■ **PROBLEM STATEMENT**
Count the lines in the records below that contain the word "does", and reply with the number alone.

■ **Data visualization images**
━━━━━━
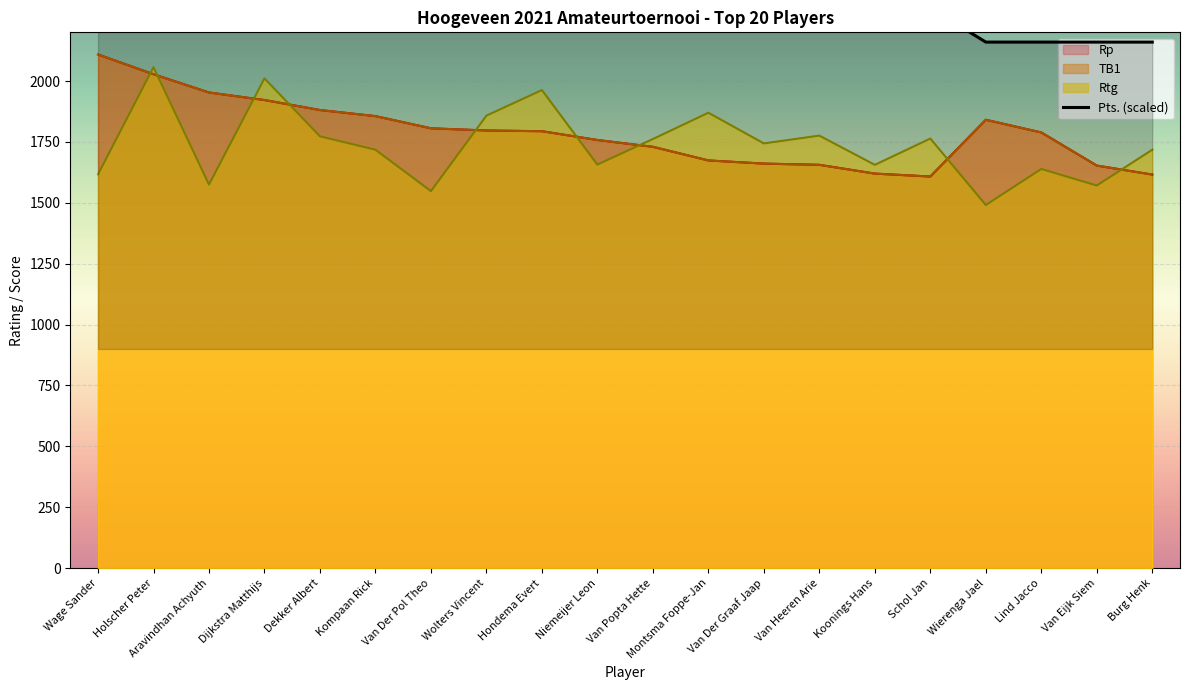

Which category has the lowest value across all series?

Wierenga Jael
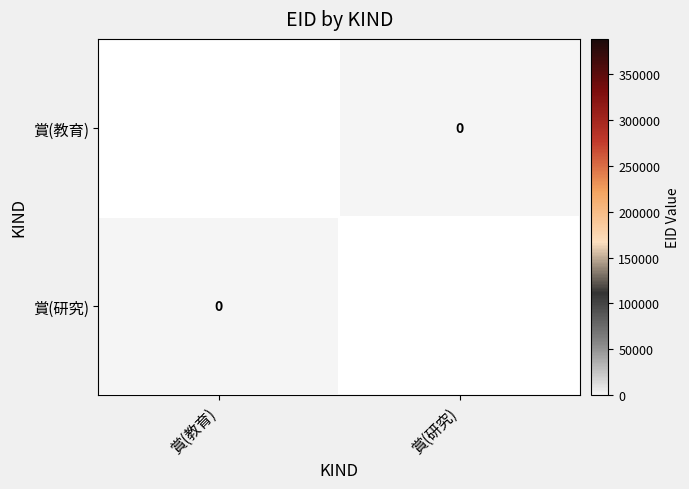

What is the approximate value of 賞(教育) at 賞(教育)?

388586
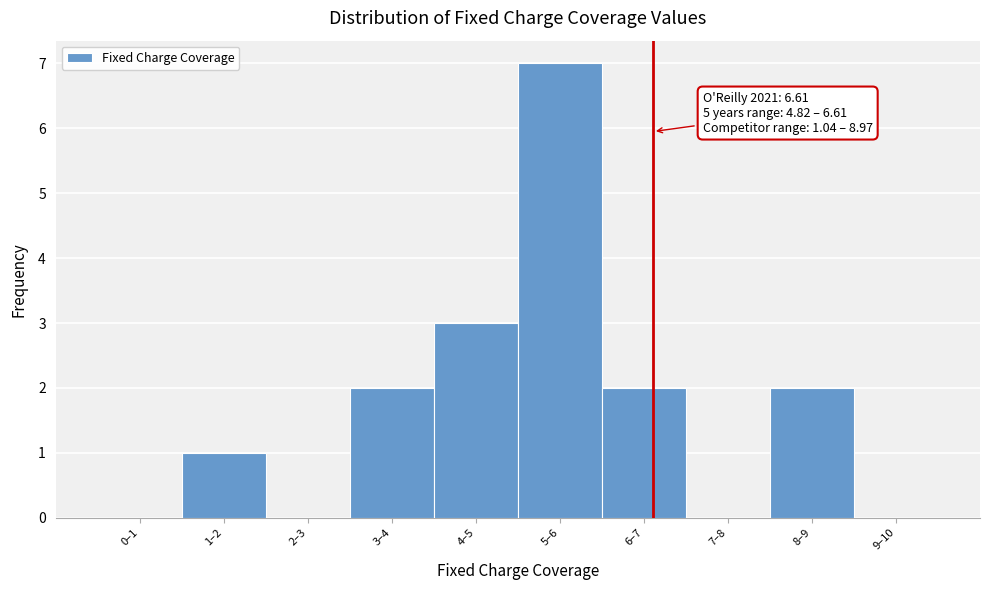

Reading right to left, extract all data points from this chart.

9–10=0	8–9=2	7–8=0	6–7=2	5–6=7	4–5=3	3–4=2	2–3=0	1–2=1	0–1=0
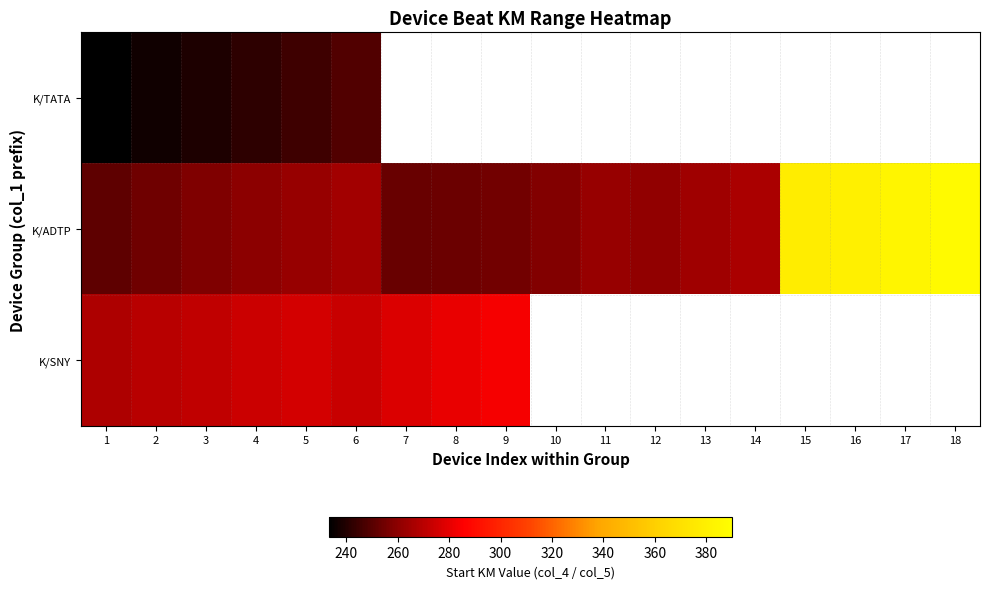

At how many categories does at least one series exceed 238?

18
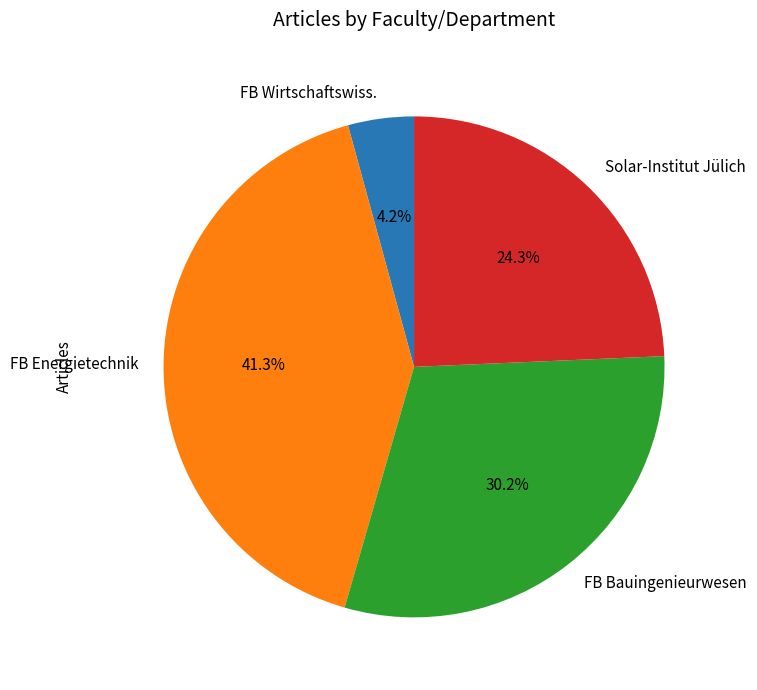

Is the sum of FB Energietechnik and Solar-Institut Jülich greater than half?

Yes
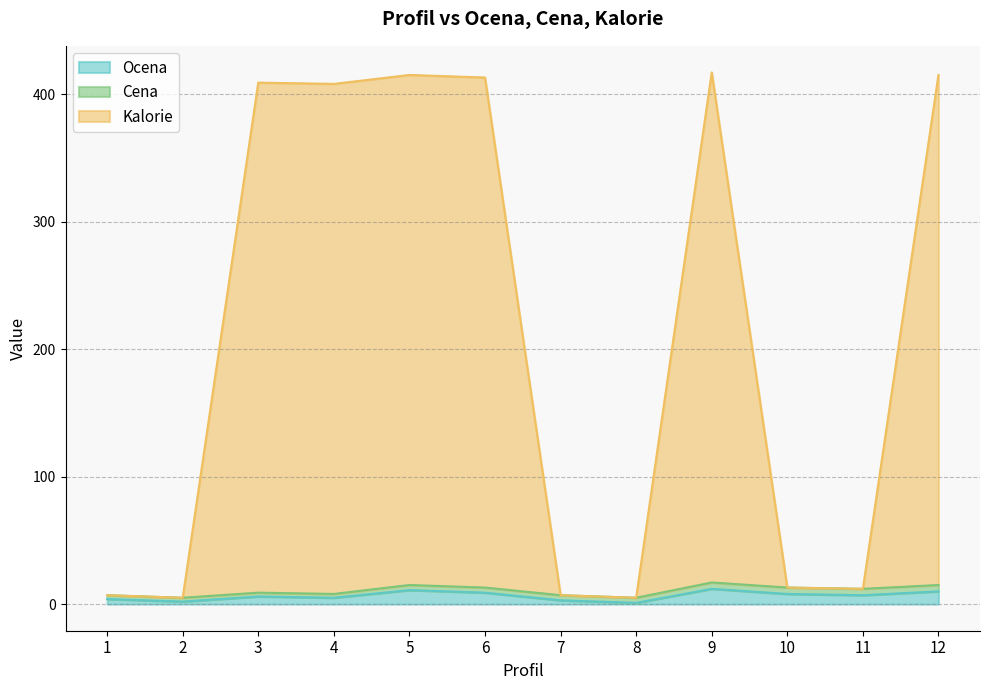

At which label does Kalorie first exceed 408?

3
━━━━━━
■ **TASK SOLUTION**
2